December 15, 2008FOR THE RECORD
“Small” Reactor Reviews
There has been much media attention and speculation about the development of small reactors for use in applications other than large-scale power generation. The Nuclear Regulatory Commission has yet to receive any applications for such reactors. When, or if, formal applications are received, they will be subject to a very rigorous review process that will take several years to complete. And submission of an application is no guarantee that the NRC – whose mission is to protect people and the environment – will find any particular design meets the agency’s high safety and security standards.
The NRC is aware that Hyperion and others have proposed building such reactors. Hyperion has advised the NRC it intends to provide technical reports on its proposal in the fall of 2009 as part of a pre-application review. That is only the first step in a process that could take years and years (emphasis added). The licensing of new, small reactors is not just around the corner. The NRC’s attention and resources now are focused on the large-scale reactors being proposed to serve millions of Americans, rather than smaller devices with both limited power production and possible industrial process applications.
In our innovative society it is not unusual for firms like Hyperion and others to propose reactor designs that are radically different from the existing generation of technology. And examining proposals for radically different technology will likely require an exhaustive review before the NRC could approve them as safe for use. Until such time as there is a formal proposal, the NRC will, as directed by Congress, continue to devote the majority of its resources to addressing the current technology base.
Here is my own for the record comment – smaller, simpler reactor power systems are nothing new. There is a long history of deployment and very straightforward physics and thermodynamics that can be used to understand that the main challenges of fission power plant operation are reduced when core sizes and power levels shrink dramatically.
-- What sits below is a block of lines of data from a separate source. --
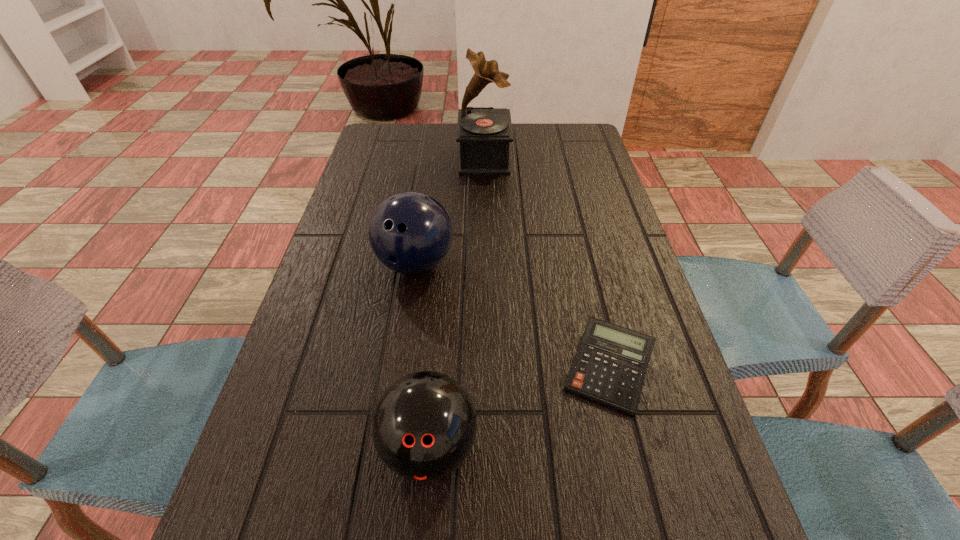
Where is `vacant area that lies between the farthest object and the farther bowling ball`? vacant area that lies between the farthest object and the farther bowling ball is located at coordinates (449, 211).

Find the location of `vacant region between the farther bowling ball and the calculator`. vacant region between the farther bowling ball and the calculator is located at coordinates (512, 316).

This screenshot has width=960, height=540. What are the coordinates of `free space between the phonograph_record and the calculator` in the screenshot? It's located at (546, 264).

You are a GUI agent. You are given a task and a screenshot of the screen. Output one action in this format:
    pyautogui.click(x=<x>, y=<y>)
    Task: Click on the free spot between the third tallest object and the farther bowling ball
    The height and width of the screenshot is (540, 960).
    Given the screenshot: What is the action you would take?
    pyautogui.click(x=422, y=355)

Identify the location of free space between the phonograph_record and the third nearest object. The height and width of the screenshot is (540, 960). (449, 211).

At what (x,y) coordinates should I click in order to perform the action: click on empty location between the farthest object and the second shortest object. Please return your answer as a coordinate pair (x, y). Looking at the image, I should click on tap(457, 303).

Identify the location of free space that is in between the second shortest object and the calculator. This screenshot has height=540, width=960. (519, 408).

Locate which object is the second closest to the nearer bowling ball. Please provide its 2D coordinates. Your answer should be formatted as a tuple, i.e. [(x, y)], where the tuple contains the x and y coordinates of a point satisfying the conditions above.

[(410, 232)]

This screenshot has width=960, height=540. I want to click on object that is the nearest to the third tallest object, so click(x=609, y=368).

Identify the location of vacant point that satisfies the following two spatial constraints: 1. on the surface of the farther bowling ball near the finger holes; 2. on the left side of the shortest object. Image resolution: width=960 pixels, height=540 pixels. (399, 368).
Source terms are reduced by factors of ten to several hundred, pressures can be lower, defense in depth can be achieved with less complexity, and passive cooling without off site power can be more readily achieved. Operators can become plant experts more quickly if there are fewer systems to learn and license applications should be able to fit on fewer bookshelves if there are fewer systems that are important to safety.
From a safety point of view, larger systems have no inherent advantages; they might have an advantage in “economy of scale”, but I am pretty sure that is not supposed to be a consideration for the NRC license reviews.
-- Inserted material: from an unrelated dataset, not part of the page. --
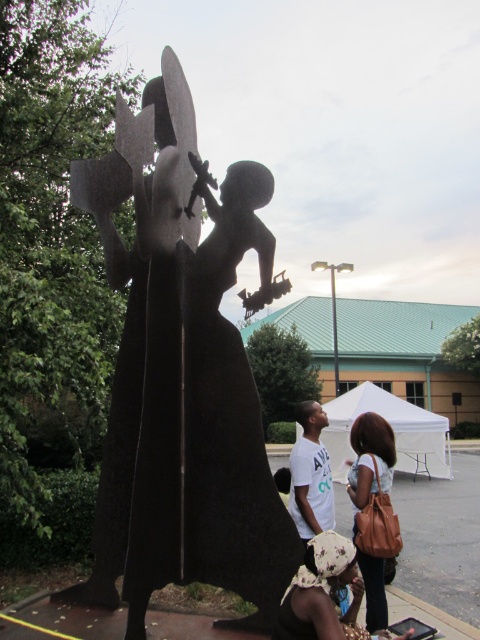
Based on the photo, you are an artist trying to place a matte brown purse at lower center near the black matte sculpture at center for a photo shoot. Since you want the sculpture to be the main focus, will the size difference between them make the sculpture stand out more?

The black matte sculpture at center has a larger size compared to the matte brown purse at lower center, so yes, the sculpture will stand out more as the main focus due to its bigger size.

You are standing in the outdoor area and see the black matte sculpture at center and the brown leather purse at lower center. Which object is higher up in the scene?

The black matte sculpture at center is above the brown leather purse at lower center, so it is higher up in the scene.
If there is really Congressional language that requires the NRC to push smaller, simpler systems to the back of the line, that language needs to be changed. I am not advocating that innovative systems should slow down the review processes for the Generation III projects; the long lines at the light water reactor checkout line simply mean t
hat there needs to be additional lines opened that are more suited for reviewing the other technologies that might represent leaps forward for US manufacturers. Our system must be open to innovation, otherwise we will become followers. That is not a sound competitive position for a country like the United States to accept.
I hope that you and yours have a happy, healthy, prosperous nuke year.